■ REQUIRED WORK
In the entries below, copy the lines starting at the one containing "Auch bei Lesern beliebt" and ending at the one containing "Peking pokert zu hoch", both included, keeping them the same in every detail.
(EXTRACTED DATA Opens)
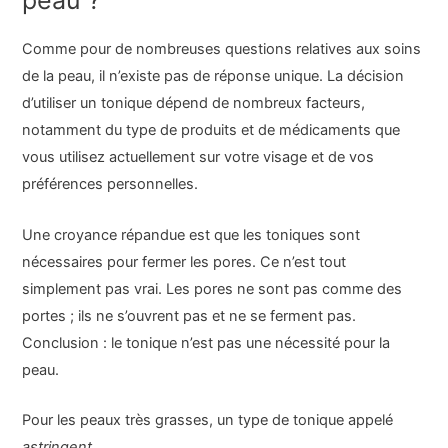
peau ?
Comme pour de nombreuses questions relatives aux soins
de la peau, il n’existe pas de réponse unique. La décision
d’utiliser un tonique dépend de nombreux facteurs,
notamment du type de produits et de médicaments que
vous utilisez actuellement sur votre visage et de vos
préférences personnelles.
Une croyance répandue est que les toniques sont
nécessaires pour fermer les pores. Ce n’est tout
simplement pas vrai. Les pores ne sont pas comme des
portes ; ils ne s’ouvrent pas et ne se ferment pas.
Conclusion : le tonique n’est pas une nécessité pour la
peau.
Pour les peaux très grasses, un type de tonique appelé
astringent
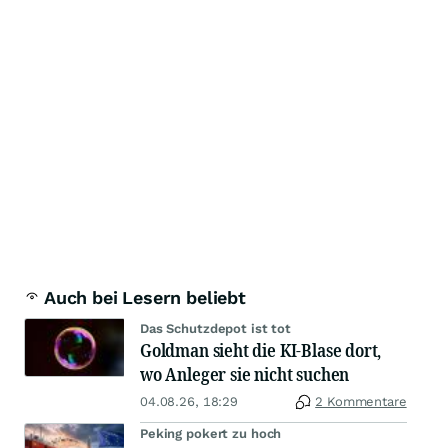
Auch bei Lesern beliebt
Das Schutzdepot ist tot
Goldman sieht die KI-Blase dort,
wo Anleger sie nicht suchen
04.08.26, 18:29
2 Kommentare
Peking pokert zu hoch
(EXTRACTED DATA Closes)
(EXTRACTED DATA Opens)
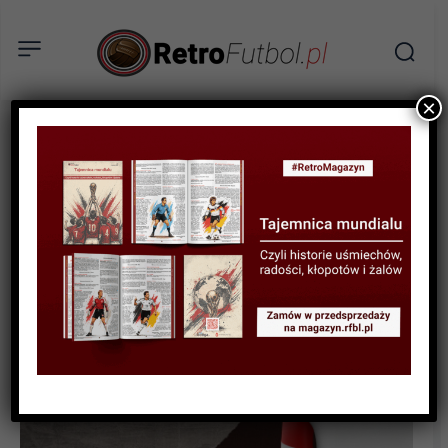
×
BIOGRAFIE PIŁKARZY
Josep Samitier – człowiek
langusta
(EXTRACTED DATA Closes)
(EXTRACTED DATA Opens)
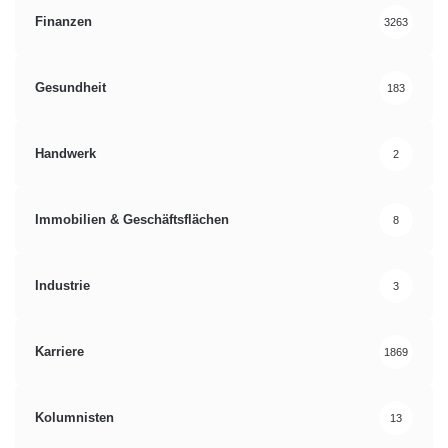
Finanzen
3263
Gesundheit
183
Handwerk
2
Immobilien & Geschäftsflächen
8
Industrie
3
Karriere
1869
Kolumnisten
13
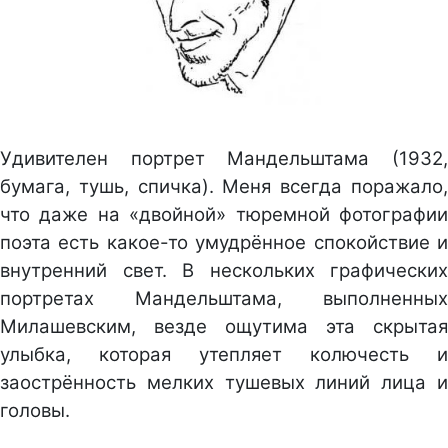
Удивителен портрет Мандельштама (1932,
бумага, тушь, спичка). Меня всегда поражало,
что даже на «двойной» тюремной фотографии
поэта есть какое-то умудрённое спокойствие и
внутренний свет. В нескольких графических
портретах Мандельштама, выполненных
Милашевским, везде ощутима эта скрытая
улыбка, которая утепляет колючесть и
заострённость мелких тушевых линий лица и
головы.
(EXTRACTED DATA Closes)
■ RESPONSE AREA
Auch bei Lesern beliebt
Das Schutzdepot ist tot
Goldman sieht die KI-Blase dort,
wo Anleger sie nicht suchen
04.08.26, 18:29
2 Kommentare
Peking pokert zu hoch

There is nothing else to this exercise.